= BLOK TEKS =
-------
Bebas Dari Ketakutan Terhadap Musuh (Yesaya 41:8-10)

Posted on 03/07/2022 | In Teaching | Ditulis oleh Pdt. Yakub Tri Handoko | Leave a comment

https://i0.wp.com/rec.or.id/wp-content/uploads/2022/07/Bebas-Dari-Ketakutan-Terhadap-Musuh-Yesaya-41-8-10.jpg Bebas Dari Ketakutan Terhadap Musuh (Yesaya 41:8-10)

Ketakutan merupakan persoalan bagi banyak orang. Hal ini sangat masuk akal. Manusia tidak tahu apa yang akan terjadi di depan. Sekalipun tahu, manusia juga belum tentu mampu mengontrol apa yang dia ketahui. Gabungan antara ketidaktahuan dan ketidakmampuan memang seringkali memunculkan ketakutan.

Setiap orang pasti pernah mengalami ketakutan. Tugas kita bukanlah menghindari, menyangkali, atau meniadakan ketakutan. Ketakutan bukan untuk ditiadakan, karena ketakutan kadangkala diperlukan dalam beberapa keadaan. Ketakutan membuat kita melakukan persiapan yang matang. Ketakutan mendorong kita untuk bersandar kepada Tuhan. Ketakutan menjauhkan kita dari kesombongan dan bertindak sembarangan.

Walaupun demikian, ada perbedaan yang besar antara mengalami ketakutan dan dikuasai oleh ketakutan. Yang pertama adalah natural. Setiap orang pasti pernah dihinggapi oleh rasa takut. Yang kedua adalah pilihan. Kita tidak boleh tenggelam dalam ketakutan.
-------
= PERINTAH TUGAS =
Ekstrak kembali seluruh blok teks tentang ketakutan terhadap musuh di atas tanpa mengubah satu kata atau tanda baca pun.

= ENTRI HASIL EKSTRAKSI =
-------
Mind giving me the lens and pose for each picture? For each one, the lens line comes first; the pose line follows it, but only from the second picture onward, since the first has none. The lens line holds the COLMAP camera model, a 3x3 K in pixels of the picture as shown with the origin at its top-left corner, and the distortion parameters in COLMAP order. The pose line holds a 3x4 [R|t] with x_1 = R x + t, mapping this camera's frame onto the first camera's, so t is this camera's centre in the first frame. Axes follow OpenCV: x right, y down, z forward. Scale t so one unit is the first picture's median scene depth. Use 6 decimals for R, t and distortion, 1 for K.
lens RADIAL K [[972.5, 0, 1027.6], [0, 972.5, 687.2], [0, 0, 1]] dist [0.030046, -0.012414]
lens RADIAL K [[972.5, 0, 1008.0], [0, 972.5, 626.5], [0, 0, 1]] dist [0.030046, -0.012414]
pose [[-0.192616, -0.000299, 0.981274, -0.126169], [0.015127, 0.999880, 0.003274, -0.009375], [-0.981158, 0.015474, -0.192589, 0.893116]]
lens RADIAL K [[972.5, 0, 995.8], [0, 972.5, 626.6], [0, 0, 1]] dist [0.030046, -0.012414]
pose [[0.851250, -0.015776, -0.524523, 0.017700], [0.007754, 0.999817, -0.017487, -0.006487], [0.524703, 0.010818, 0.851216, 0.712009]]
-------
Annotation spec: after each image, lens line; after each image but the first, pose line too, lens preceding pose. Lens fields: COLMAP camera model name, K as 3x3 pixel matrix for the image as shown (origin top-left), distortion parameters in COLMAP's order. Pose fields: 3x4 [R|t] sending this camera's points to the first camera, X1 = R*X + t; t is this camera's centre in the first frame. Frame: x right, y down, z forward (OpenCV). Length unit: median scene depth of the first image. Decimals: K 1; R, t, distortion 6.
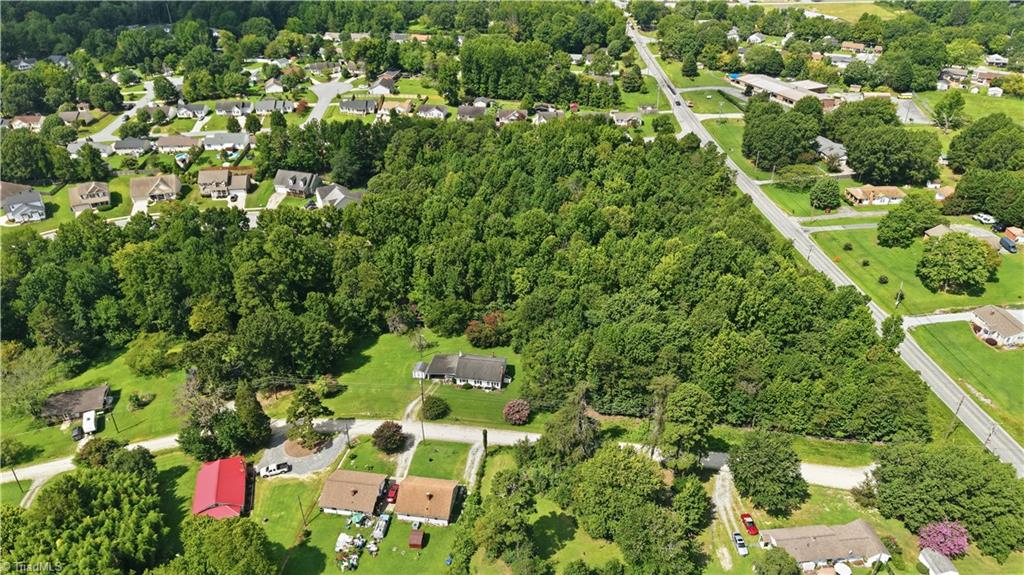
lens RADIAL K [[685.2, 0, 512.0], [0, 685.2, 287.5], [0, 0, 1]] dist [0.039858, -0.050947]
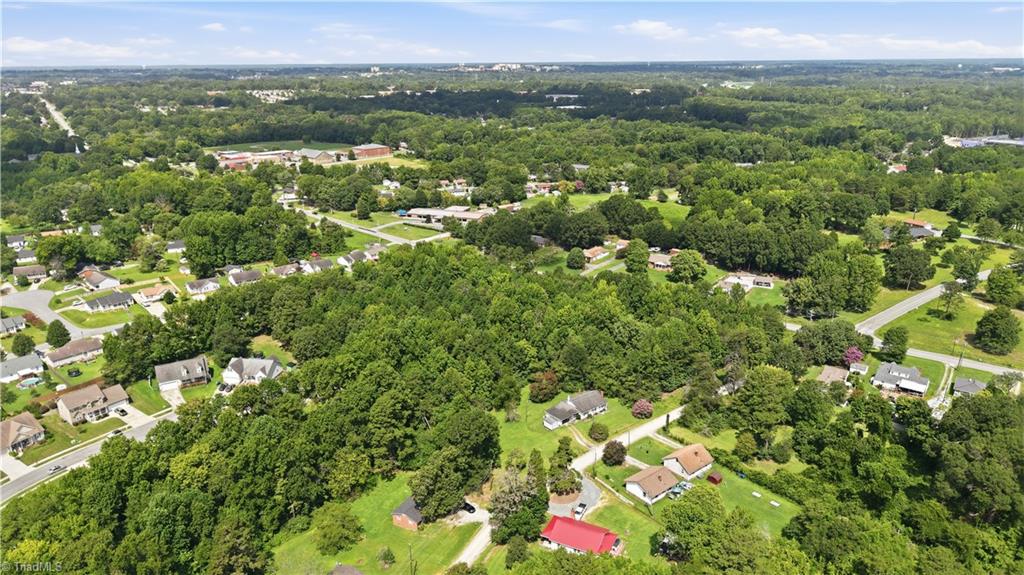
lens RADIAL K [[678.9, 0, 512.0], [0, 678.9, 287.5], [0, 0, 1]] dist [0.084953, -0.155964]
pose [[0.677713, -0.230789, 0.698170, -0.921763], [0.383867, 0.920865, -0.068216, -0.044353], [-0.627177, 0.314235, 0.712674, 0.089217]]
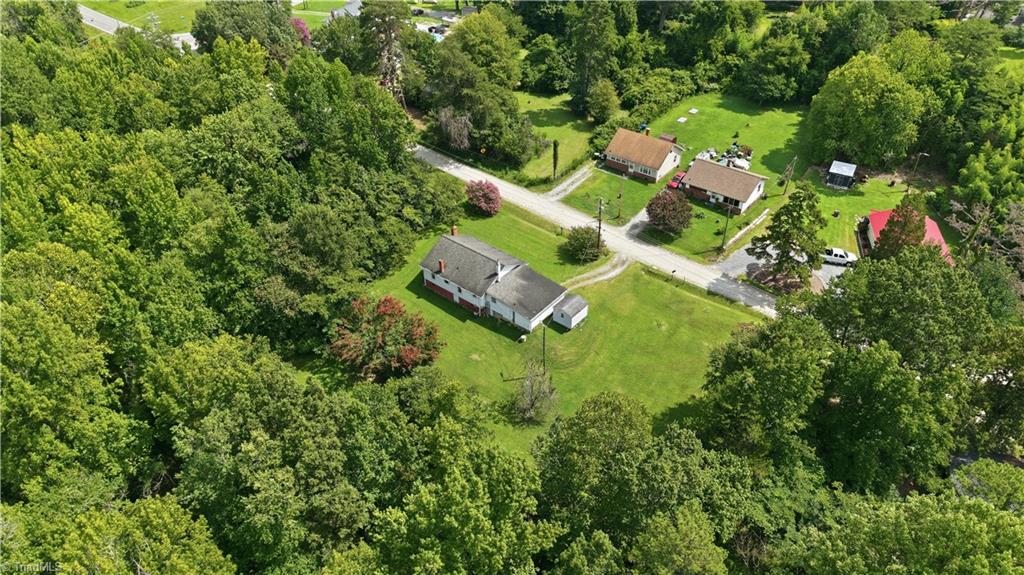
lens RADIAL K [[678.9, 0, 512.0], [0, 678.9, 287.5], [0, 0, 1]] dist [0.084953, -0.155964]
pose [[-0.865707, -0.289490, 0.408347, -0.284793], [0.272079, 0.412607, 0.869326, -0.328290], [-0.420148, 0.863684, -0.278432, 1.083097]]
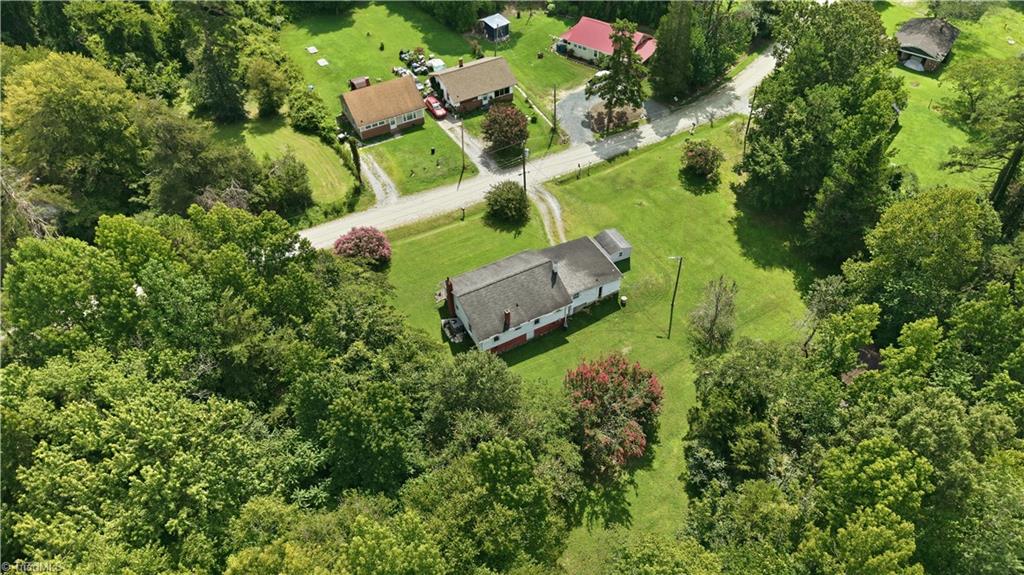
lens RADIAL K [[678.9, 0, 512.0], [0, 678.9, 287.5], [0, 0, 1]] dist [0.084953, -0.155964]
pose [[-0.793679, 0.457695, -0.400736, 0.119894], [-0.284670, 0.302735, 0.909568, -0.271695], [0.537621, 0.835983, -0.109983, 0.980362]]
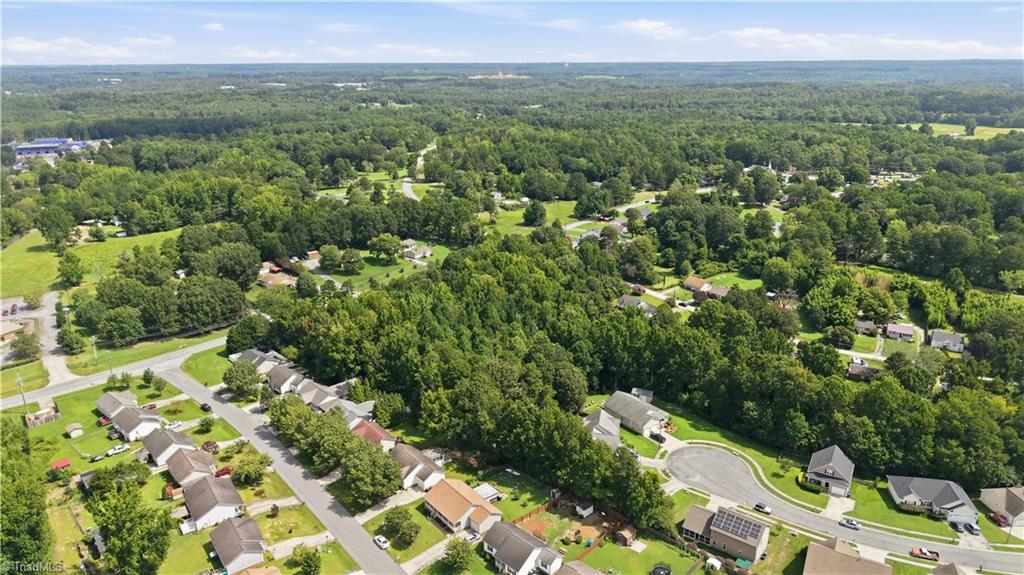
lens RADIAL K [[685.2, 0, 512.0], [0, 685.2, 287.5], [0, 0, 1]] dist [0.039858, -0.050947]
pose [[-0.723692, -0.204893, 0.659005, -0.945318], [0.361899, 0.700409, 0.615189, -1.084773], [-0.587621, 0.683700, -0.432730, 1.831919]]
-------
= JAWABAN =
Bebas Dari Ketakutan Terhadap Musuh (Yesaya 41:8-10)

Posted on 03/07/2022 | In Teaching | Ditulis oleh Pdt. Yakub Tri Handoko | Leave a comment

https://i0.wp.com/rec.or.id/wp-content/uploads/2022/07/Bebas-Dari-Ketakutan-Terhadap-Musuh-Yesaya-41-8-10.jpg Bebas Dari Ketakutan Terhadap Musuh (Yesaya 41:8-10)

Ketakutan merupakan persoalan bagi banyak orang. Hal ini sangat masuk akal. Manusia tidak tahu apa yang akan terjadi di depan. Sekalipun tahu, manusia juga belum tentu mampu mengontrol apa yang dia ketahui. Gabungan antara ketidaktahuan dan ketidakmampuan memang seringkali memunculkan ketakutan.

Setiap orang pasti pernah mengalami ketakutan. Tugas kita bukanlah menghindari, menyangkali, atau meniadakan ketakutan. Ketakutan bukan untuk ditiadakan, karena ketakutan kadangkala diperlukan dalam beberapa keadaan. Ketakutan membuat kita melakukan persiapan yang matang. Ketakutan mendorong kita untuk bersandar kepada Tuhan. Ketakutan menjauhkan kita dari kesombongan dan bertindak sembarangan.

Walaupun demikian, ada perbedaan yang besar antara mengalami ketakutan dan dikuasai oleh ketakutan. Yang pertama adalah natural. Setiap orang pasti pernah dihinggapi oleh rasa takut. Yang kedua adalah pilihan. Kita tidak boleh tenggelam dalam ketakutan.